On Friday, Sterling hit a a six and a half year low against the US Dollar and a record low against the Euro. The immediate cause was a series of extremely gloomy predictions for the UK economy and the expectations, that despite the 150 basis point rate cut, there could still be further reductions in British interest rates. None of this, you note has much to do with UK government borrowing. However the risk of a run on the Pound that George identifies is based on the idea that the Labour government intends to make a significant fiscal stimulus, in effect following the Lib Dem line that significant tax cuts are now required. However, whereas the Lib Dems would make such cuts broadly revenue neutral, Labour intend to increase government debt. It is this increase in government debt that Mr. Osborne suggests is dangerous.
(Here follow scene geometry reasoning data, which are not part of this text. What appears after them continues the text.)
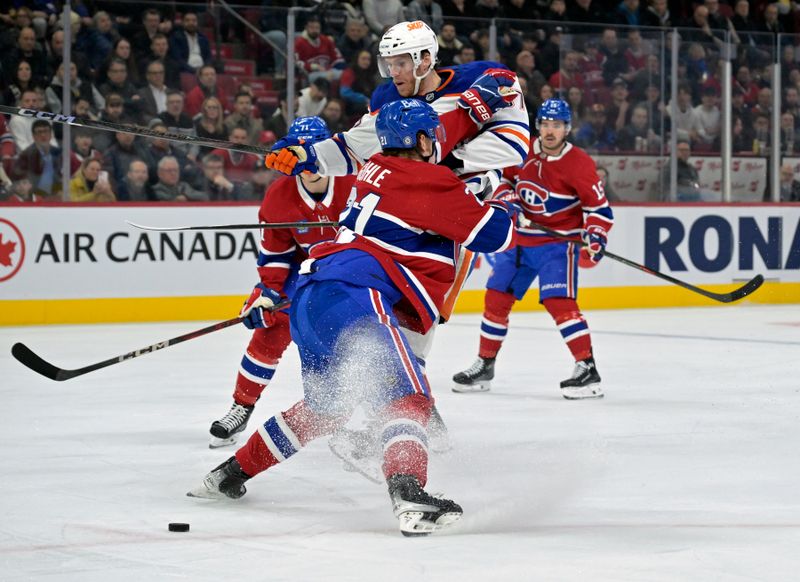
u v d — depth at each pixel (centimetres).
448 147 798
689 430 1006
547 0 2516
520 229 1252
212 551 618
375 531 663
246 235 2025
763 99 2338
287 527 674
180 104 1992
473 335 1797
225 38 2027
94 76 1944
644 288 2273
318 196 894
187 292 1988
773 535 645
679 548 618
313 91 2078
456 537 648
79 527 672
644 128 2245
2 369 1409
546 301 1237
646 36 2230
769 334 1817
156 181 1988
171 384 1290
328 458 880
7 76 1906
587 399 1195
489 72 812
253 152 858
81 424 1043
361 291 679
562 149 1255
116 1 1950
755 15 2756
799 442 948
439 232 693
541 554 607
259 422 1060
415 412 662
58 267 1912
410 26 804
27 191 1923
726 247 2338
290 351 1585
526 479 800
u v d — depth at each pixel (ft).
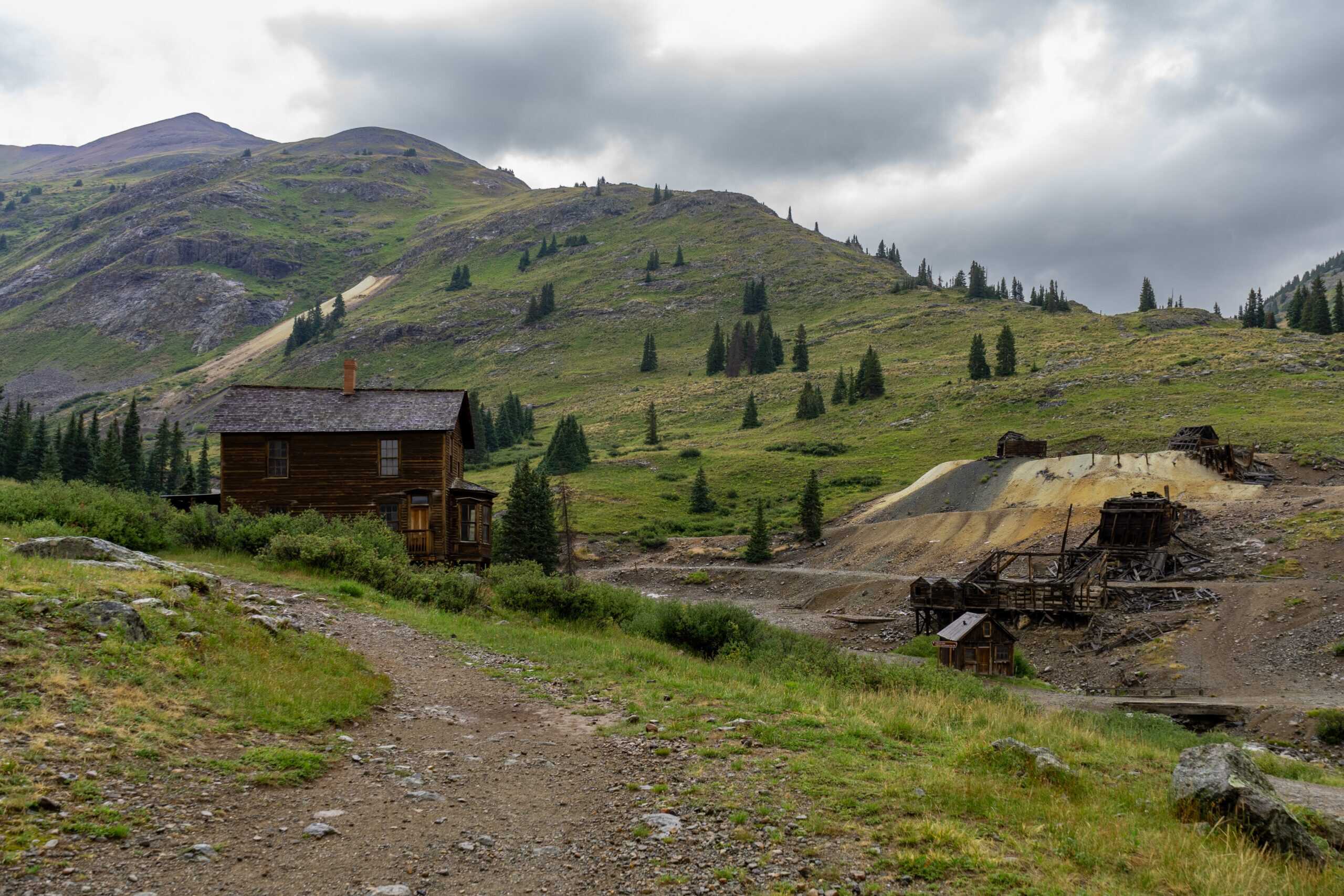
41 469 336.90
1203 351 480.23
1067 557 200.13
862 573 247.91
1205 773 32.96
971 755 37.88
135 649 39.70
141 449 409.69
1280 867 27.20
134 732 32.27
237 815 27.55
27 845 22.62
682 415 603.26
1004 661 141.59
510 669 58.85
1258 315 645.10
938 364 604.49
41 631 38.11
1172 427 341.62
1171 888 24.71
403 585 86.28
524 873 24.80
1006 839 27.78
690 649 87.71
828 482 377.09
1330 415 324.80
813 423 507.30
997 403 446.19
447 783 33.30
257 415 128.16
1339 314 579.89
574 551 306.96
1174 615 151.94
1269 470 257.14
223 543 93.61
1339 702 106.01
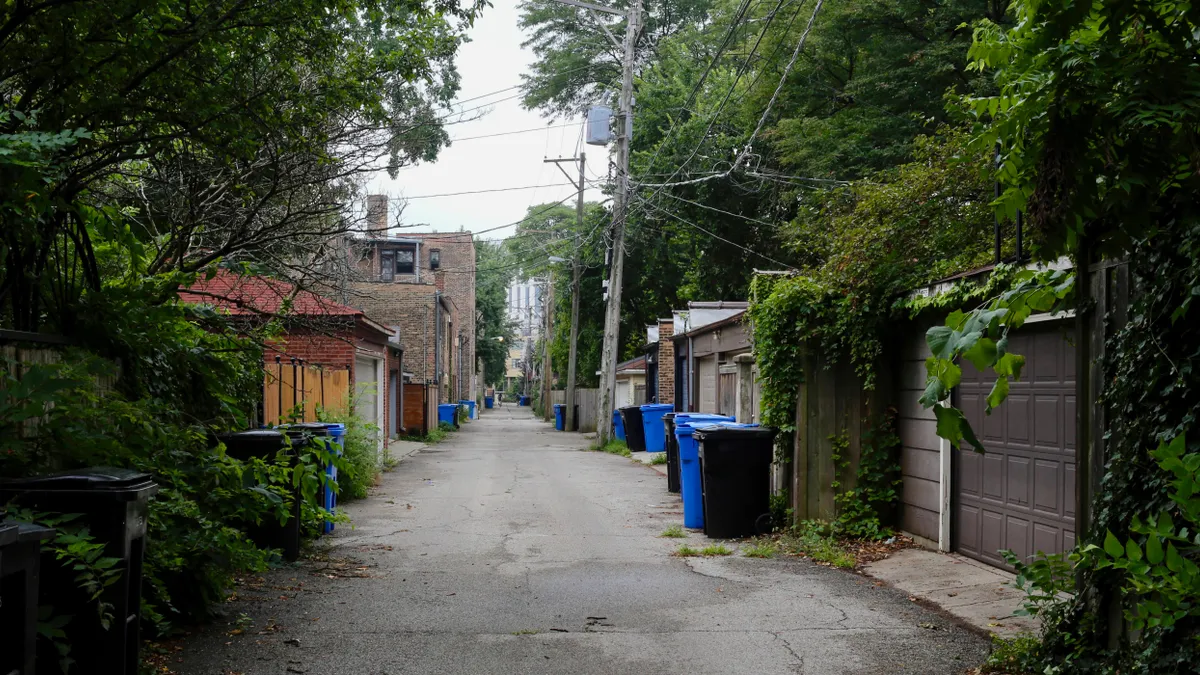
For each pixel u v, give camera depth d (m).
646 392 35.22
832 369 10.98
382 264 43.25
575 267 43.19
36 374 4.66
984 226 10.86
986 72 17.39
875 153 20.59
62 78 6.50
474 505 14.41
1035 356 8.12
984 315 3.50
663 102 32.41
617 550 10.38
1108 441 5.37
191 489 6.17
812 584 8.48
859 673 5.73
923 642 6.43
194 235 10.21
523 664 5.92
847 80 23.84
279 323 10.26
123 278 7.92
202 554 6.41
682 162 29.83
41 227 6.31
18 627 3.50
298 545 9.46
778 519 11.34
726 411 19.92
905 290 10.11
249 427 10.44
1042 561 5.01
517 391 155.88
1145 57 3.39
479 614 7.27
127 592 4.66
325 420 15.33
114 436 5.82
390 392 29.88
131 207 9.91
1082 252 5.64
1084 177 3.40
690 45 35.62
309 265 11.16
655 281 40.53
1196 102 3.18
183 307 7.52
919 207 11.02
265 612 7.24
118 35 6.45
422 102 11.62
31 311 6.45
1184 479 3.28
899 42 21.16
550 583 8.51
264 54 7.64
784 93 24.14
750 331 14.17
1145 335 4.89
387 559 9.73
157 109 7.07
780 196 25.34
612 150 32.53
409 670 5.76
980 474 9.05
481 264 84.75
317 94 8.36
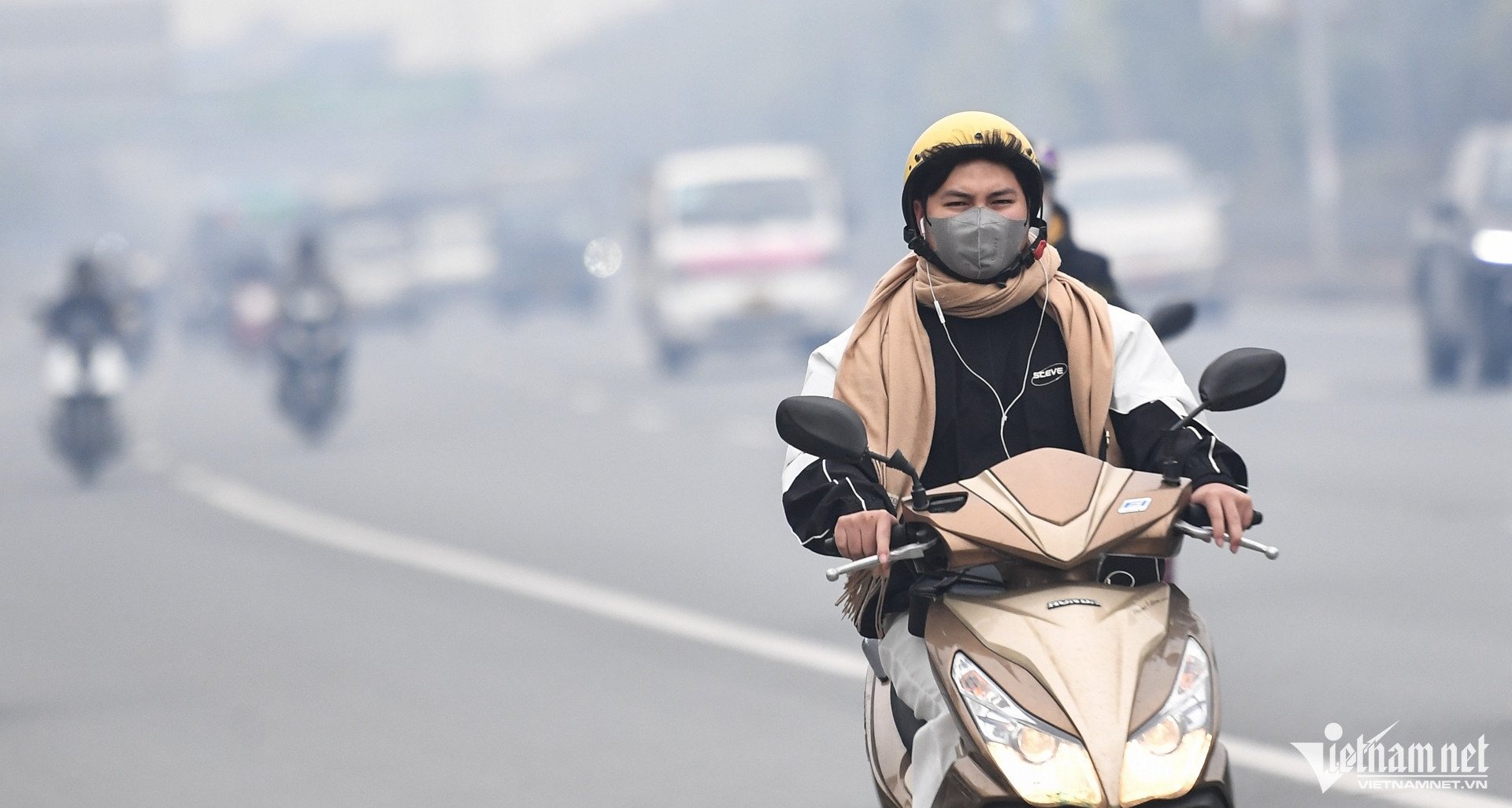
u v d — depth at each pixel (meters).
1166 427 13.62
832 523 13.34
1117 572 13.12
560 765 23.09
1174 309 20.98
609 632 30.67
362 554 40.53
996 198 13.76
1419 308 57.62
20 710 27.45
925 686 12.95
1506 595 29.16
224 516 48.44
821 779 21.89
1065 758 11.72
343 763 23.70
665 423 65.06
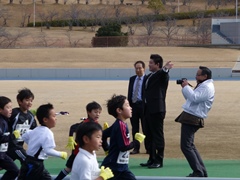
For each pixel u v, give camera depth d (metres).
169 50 62.91
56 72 47.28
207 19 83.25
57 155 8.95
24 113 10.67
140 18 84.62
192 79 43.75
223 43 69.75
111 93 29.20
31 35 78.06
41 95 28.34
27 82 39.56
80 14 90.00
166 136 16.86
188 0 99.81
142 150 15.11
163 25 83.50
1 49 62.91
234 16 85.94
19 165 13.03
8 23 88.62
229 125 18.58
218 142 15.92
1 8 91.75
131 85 14.51
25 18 90.81
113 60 57.91
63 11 93.62
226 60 57.34
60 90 31.47
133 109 14.41
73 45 72.06
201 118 11.30
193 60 57.47
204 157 14.09
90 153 6.99
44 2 98.44
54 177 11.16
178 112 21.70
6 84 37.12
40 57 59.12
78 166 6.87
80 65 55.50
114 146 8.71
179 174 12.11
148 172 12.34
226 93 28.92
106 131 8.89
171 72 46.44
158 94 12.52
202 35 73.19
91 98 26.78
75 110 22.39
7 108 10.03
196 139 16.31
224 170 12.59
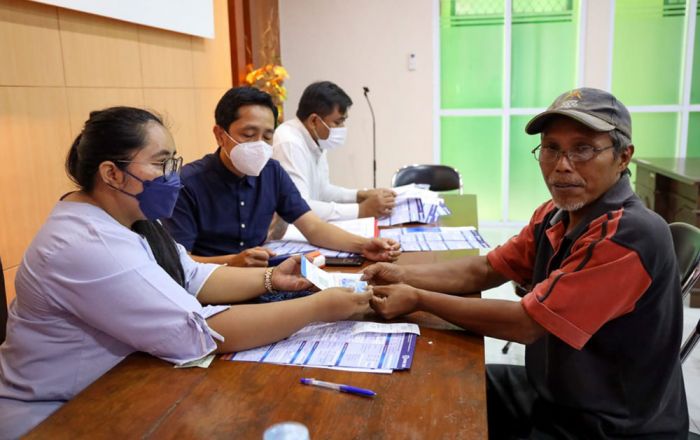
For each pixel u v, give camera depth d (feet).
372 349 3.78
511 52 16.16
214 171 6.39
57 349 3.79
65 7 8.23
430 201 8.19
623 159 3.97
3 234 7.55
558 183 3.95
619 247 3.64
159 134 3.84
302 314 3.92
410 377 3.41
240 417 3.03
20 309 3.83
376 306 4.25
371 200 7.99
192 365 3.61
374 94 16.72
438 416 3.00
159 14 10.64
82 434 2.90
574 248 3.92
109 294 3.59
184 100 12.07
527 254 4.87
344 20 16.40
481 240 6.54
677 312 3.89
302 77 16.90
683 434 4.03
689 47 15.37
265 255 5.41
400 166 17.07
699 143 15.97
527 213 17.20
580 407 3.96
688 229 5.53
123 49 9.89
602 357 3.92
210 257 5.79
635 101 15.97
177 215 6.19
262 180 6.61
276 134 8.50
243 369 3.55
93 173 3.78
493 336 3.95
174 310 3.63
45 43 8.13
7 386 3.88
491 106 16.66
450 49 16.48
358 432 2.87
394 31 16.26
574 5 15.57
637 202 3.94
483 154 17.04
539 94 16.31
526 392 4.77
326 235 6.47
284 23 16.69
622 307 3.68
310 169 8.70
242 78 14.75
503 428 4.42
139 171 3.76
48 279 3.62
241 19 14.58
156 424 2.98
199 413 3.08
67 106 8.59
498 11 15.97
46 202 8.25
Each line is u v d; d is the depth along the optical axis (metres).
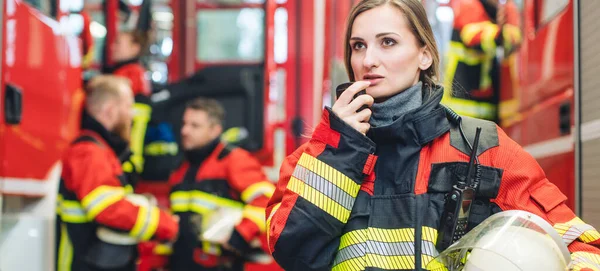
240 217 4.74
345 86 1.90
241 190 4.74
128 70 6.38
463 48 4.36
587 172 2.51
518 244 1.64
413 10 1.91
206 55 6.84
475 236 1.69
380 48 1.89
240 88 6.28
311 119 6.50
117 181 4.21
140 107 6.28
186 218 4.88
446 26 5.66
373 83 1.89
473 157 1.80
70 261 4.17
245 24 6.74
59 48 3.77
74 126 4.31
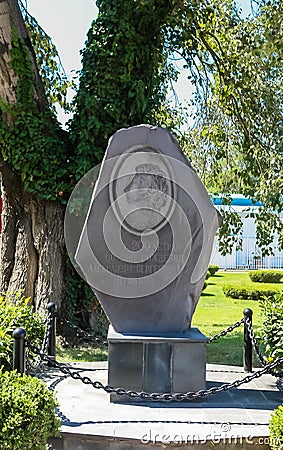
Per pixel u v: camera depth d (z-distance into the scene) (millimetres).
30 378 4312
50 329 6598
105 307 5582
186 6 9523
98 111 8930
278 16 8930
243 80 10031
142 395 4637
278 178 9062
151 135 5547
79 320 9242
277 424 3918
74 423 4570
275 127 9914
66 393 5535
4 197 9508
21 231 9242
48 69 10594
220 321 12289
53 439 4344
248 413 4926
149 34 9281
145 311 5582
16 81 8672
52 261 8992
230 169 10812
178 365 5297
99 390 5672
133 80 9125
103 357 8062
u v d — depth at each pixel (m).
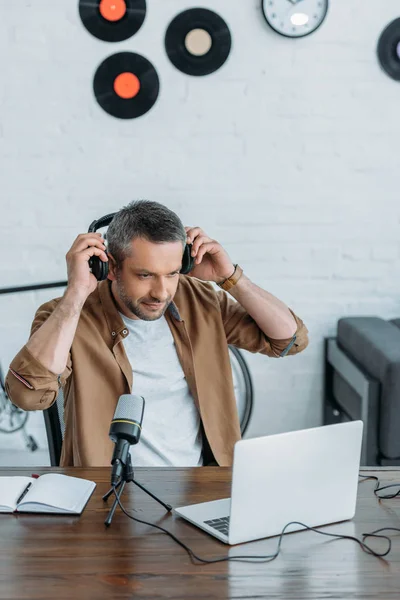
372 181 3.28
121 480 1.49
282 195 3.27
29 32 3.12
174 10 3.12
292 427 3.40
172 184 3.25
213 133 3.22
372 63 3.20
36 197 3.23
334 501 1.44
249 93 3.20
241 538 1.36
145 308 1.78
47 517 1.45
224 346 1.99
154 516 1.46
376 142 3.25
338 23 3.17
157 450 1.86
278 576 1.25
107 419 1.85
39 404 1.77
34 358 1.72
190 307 1.99
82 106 3.18
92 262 1.80
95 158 3.21
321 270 3.32
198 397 1.92
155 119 3.20
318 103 3.21
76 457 1.84
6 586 1.21
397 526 1.44
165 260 1.72
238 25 3.15
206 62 3.15
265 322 2.01
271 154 3.24
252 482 1.35
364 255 3.32
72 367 1.85
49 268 3.27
However, the fact is that while the short run revenues of the British government are not looking particularly healthy, the overall level of government debt is- in international terms and even including Northern Rock- by no means dramatically out of line with most industrial nations. So, while I do not advocate Labour policy, Mr. Osborne is actually just plain wrong when he suggests that an increase in overall government debt is an imediate threat to the British currency.
However by suggesting that the Conservatives would not follow a loser fiscal regime, and he can not offer tax cuts, he must now do worse and now indicate what spending cuts he would implement as Chancellor. By essentially saying that there is no room for any tax stimulus he is arguing that not only would he maintain taxes at current- pretty punitive- levels, but would also most likely cut expenditure budgets, just as the UK economy is entering an extremely deep recession. The impact of such a policy would certainly deepen the impact of the recession.
In short it is not Labour who are being irresponsible here, it is Mr. Osborne for ruling out tax cuts and tacitly saying that he would significantly reduce government expenditure who is being willfully reckless.
We have already seen the price that George Osborne has paid for his indiscretions on Corfu, but this policy blunder is not- as Andrew Rawnsley argues in today's Observer - a strategic positioning, it is a mistake that undermines still further Mr. Osborne's credibility in the eyes of the City and the global economy.
The fact that Mr. Osborne broke the political convention of avoiding negative comment on the economy simply undermines the risk that he has taken. While I do not doubt that the Conservatives will rally round their wounded Shadow Chancellor (as Iain Dale has loyally done today) the fact is that Mr. Osborne has put his foot in his mouth. He- yet again- shows poor economic and indeed political judgement.
There may yet come a time when it is not Mr. Osborne's judgement that is under most scrutiny, but the judgement of David Cameron for keeping the indiscreet Mr. Osborne at his post.